● **EXERCISE**: Quote, word for word, the lines of the entries below from the line containing "state / province: Hainan" through the line containing "order: Magnoliales", both included.

--- START OF EXERCISE INPUT ---

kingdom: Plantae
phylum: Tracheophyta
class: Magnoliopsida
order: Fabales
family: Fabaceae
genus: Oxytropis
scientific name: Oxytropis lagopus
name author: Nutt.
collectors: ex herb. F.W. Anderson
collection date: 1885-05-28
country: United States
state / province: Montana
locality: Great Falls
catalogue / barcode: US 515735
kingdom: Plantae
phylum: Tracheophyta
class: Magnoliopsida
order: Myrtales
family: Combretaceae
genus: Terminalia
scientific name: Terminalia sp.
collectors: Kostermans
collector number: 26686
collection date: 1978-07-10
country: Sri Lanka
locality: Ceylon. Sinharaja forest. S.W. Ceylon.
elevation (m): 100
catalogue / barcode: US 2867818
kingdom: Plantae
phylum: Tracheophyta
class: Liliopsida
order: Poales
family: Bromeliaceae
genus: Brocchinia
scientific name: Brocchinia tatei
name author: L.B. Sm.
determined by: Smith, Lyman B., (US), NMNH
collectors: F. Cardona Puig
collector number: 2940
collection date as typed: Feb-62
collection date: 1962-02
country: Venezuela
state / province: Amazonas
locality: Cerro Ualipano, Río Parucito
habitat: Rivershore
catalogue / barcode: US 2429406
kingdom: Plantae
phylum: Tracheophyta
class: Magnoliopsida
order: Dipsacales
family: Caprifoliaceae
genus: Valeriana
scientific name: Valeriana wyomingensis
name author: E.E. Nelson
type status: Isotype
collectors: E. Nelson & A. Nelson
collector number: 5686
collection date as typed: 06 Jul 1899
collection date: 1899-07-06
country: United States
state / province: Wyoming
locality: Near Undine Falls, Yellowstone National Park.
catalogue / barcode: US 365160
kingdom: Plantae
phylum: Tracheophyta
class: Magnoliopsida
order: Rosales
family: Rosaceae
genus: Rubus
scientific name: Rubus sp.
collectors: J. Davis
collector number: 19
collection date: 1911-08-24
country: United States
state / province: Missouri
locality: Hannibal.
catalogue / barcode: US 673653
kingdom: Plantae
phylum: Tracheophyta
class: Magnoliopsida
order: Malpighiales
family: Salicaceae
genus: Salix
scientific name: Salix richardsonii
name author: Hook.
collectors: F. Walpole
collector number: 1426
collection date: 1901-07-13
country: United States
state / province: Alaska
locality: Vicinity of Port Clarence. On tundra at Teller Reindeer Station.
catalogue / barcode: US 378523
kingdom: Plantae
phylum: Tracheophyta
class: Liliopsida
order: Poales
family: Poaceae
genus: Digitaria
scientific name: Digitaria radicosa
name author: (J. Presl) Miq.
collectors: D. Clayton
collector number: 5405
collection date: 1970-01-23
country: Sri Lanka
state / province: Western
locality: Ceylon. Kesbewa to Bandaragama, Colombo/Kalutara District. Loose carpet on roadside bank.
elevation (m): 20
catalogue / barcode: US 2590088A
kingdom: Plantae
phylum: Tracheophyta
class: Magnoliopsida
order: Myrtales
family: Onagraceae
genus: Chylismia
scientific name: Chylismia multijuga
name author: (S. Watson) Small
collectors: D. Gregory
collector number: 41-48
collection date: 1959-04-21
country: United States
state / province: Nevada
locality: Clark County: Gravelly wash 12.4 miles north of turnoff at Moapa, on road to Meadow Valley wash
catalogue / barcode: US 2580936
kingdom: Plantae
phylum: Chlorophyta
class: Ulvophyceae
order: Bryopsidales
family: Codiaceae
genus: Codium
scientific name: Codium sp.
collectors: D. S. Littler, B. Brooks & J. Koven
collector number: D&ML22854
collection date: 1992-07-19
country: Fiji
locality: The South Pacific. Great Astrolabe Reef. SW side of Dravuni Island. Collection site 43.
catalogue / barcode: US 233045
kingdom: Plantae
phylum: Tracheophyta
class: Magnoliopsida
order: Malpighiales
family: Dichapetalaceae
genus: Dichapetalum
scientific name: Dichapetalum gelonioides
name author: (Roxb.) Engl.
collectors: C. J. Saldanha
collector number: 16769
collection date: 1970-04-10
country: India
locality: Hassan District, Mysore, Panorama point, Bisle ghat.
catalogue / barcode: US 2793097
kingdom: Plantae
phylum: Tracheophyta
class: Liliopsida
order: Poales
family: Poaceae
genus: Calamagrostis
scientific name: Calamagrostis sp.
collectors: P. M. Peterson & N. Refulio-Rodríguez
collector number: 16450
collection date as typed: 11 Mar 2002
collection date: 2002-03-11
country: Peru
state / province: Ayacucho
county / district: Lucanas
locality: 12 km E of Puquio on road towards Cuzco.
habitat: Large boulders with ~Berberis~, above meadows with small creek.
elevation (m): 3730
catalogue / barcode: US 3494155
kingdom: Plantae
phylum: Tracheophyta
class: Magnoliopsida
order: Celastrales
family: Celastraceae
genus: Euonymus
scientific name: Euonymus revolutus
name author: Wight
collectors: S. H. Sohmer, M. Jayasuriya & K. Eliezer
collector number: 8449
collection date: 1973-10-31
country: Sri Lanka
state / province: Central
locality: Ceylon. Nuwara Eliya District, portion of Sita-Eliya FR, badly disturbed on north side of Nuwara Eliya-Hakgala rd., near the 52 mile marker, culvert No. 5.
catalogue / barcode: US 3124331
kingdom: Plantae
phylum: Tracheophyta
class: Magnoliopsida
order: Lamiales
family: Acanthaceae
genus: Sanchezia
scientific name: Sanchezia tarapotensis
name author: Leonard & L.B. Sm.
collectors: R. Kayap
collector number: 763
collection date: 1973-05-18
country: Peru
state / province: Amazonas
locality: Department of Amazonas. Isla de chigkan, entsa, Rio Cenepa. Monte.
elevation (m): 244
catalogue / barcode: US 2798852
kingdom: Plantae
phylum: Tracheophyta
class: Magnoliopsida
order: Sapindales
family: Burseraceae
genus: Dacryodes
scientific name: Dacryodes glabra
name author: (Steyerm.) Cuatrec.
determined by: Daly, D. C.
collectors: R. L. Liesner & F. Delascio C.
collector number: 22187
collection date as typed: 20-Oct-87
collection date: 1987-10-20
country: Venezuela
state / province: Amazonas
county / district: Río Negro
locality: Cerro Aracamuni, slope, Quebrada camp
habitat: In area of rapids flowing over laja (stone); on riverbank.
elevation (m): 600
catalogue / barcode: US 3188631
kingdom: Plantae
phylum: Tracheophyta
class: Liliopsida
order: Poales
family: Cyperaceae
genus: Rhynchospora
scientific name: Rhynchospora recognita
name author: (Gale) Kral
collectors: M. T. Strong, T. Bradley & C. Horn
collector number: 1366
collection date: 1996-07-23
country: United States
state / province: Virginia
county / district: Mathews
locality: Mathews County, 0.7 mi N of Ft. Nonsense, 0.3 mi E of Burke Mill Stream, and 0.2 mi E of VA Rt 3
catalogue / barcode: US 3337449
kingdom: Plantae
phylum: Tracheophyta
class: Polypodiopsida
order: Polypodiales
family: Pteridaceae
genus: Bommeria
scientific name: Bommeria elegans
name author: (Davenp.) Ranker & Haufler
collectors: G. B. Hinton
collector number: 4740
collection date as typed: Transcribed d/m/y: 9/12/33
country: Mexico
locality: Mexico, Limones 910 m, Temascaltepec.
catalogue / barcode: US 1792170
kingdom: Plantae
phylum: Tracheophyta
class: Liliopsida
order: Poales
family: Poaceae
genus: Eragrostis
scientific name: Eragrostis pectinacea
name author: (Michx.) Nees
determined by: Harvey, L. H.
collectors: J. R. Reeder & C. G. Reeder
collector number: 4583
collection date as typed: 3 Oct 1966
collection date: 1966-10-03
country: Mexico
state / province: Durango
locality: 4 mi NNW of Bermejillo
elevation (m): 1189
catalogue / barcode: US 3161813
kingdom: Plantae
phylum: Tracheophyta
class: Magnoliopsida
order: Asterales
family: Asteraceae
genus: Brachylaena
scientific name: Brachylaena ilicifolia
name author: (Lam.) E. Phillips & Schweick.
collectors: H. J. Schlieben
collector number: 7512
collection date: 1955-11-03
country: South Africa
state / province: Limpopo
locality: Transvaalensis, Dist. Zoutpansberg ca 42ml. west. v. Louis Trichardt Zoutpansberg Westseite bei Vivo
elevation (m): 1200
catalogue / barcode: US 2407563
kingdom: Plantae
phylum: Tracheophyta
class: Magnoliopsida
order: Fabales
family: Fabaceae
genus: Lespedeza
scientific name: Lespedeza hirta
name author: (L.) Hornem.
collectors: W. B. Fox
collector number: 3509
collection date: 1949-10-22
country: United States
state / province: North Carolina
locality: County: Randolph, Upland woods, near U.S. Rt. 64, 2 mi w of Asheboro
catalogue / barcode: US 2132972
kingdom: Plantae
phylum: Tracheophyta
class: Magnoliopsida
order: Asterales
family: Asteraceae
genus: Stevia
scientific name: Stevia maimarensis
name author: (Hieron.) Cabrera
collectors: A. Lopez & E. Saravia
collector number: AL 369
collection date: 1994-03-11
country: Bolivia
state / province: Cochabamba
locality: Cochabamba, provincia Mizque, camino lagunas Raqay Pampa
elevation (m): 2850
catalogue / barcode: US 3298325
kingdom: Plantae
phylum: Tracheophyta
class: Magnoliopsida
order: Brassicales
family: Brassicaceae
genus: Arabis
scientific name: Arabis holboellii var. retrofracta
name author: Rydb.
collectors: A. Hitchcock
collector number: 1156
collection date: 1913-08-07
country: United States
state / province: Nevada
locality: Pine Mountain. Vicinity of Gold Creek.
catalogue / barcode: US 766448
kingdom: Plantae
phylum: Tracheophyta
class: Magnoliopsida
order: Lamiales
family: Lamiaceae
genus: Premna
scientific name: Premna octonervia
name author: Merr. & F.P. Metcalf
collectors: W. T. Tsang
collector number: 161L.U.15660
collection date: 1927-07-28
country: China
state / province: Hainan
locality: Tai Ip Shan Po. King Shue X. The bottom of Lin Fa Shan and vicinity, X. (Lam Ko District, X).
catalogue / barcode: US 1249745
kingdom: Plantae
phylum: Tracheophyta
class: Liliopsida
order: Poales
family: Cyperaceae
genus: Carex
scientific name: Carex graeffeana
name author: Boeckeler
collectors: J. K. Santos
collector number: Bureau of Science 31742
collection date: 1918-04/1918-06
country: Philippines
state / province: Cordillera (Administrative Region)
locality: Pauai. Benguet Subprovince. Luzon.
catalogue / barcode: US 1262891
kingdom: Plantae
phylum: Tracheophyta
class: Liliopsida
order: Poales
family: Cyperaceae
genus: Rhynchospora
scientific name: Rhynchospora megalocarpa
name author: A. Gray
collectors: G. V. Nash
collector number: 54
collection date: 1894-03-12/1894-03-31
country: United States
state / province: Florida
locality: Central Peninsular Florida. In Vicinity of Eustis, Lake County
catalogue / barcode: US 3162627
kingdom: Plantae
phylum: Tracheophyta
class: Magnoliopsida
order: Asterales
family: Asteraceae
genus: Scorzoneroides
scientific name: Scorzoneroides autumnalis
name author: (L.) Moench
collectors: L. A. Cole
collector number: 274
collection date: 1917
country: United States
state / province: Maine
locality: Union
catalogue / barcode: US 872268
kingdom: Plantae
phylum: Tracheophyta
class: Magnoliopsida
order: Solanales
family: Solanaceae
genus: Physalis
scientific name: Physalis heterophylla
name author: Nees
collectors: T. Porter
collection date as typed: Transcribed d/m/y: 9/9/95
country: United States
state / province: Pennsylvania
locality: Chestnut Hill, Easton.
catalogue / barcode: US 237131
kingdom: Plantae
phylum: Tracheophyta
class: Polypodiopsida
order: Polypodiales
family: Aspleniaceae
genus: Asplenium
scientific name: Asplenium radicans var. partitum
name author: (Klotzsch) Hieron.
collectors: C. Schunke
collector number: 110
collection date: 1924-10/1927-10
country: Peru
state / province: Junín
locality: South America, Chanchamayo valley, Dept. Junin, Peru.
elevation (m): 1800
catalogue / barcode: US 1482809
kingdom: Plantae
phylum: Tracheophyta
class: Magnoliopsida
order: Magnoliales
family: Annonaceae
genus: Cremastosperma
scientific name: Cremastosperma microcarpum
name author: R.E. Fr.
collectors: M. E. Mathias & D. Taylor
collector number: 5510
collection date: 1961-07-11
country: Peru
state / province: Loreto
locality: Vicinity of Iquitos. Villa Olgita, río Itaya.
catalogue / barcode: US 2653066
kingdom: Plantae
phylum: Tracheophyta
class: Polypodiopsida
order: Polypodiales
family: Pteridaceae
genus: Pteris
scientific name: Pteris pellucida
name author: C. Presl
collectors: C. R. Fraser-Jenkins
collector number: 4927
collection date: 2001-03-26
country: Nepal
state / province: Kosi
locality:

--- END OF EXERCISE INPUT ---

● **SOLUTION FOR THIS PROBLEM**:
state / province: Hainan
locality: Tai Ip Shan Po. King Shue X. The bottom of Lin Fa Shan and vicinity, X. (Lam Ko District, X).
catalogue / barcode: US 1249745
kingdom: Plantae
phylum: Tracheophyta
class: Liliopsida
order: Poales
family: Cyperaceae
genus: Carex
scientific name: Carex graeffeana
name author: Boeckeler
collectors: J. K. Santos
collector number: Bureau of Science 31742
collection date: 1918-04/1918-06
country: Philippines
state / province: Cordillera (Administrative Region)
locality: Pauai. Benguet Subprovince. Luzon.
catalogue / barcode: US 1262891
kingdom: Plantae
phylum: Tracheophyta
class: Liliopsida
order: Poales
family: Cyperaceae
genus: Rhynchospora
scientific name: Rhynchospora megalocarpa
name author: A. Gray
collectors: G. V. Nash
collector number: 54
collection date: 1894-03-12/1894-03-31
country: United States
state / province: Florida
locality: Central Peninsular Florida. In Vicinity of Eustis, Lake County
catalogue / barcode: US 3162627
kingdom: Plantae
phylum: Tracheophyta
class: Magnoliopsida
order: Asterales
family: Asteraceae
genus: Scorzoneroides
scientific name: Scorzoneroides autumnalis
name author: (L.) Moench
collectors: L. A. Cole
collector number: 274
collection date: 1917
country: United States
state / province: Maine
locality: Union
catalogue / barcode: US 872268
kingdom: Plantae
phylum: Tracheophyta
class: Magnoliopsida
order: Solanales
family: Solanaceae
genus: Physalis
scientific name: Physalis heterophylla
name author: Nees
collectors: T. Porter
collection date as typed: Transcribed d/m/y: 9/9/95
country: United States
state / province: Pennsylvania
locality: Chestnut Hill, Easton.
catalogue / barcode: US 237131
kingdom: Plantae
phylum: Tracheophyta
class: Polypodiopsida
order: Polypodiales
family: Aspleniaceae
genus: Asplenium
scientific name: Asplenium radicans var. partitum
name author: (Klotzsch) Hieron.
collectors: C. Schunke
collector number: 110
collection date: 1924-10/1927-10
country: Peru
state / province: Junín
locality: South America, Chanchamayo valley, Dept. Junin, Peru.
elevation (m): 1800
catalogue / barcode: US 1482809
kingdom: Plantae
phylum: Tracheophyta
class: Magnoliopsida
order: Magnoliales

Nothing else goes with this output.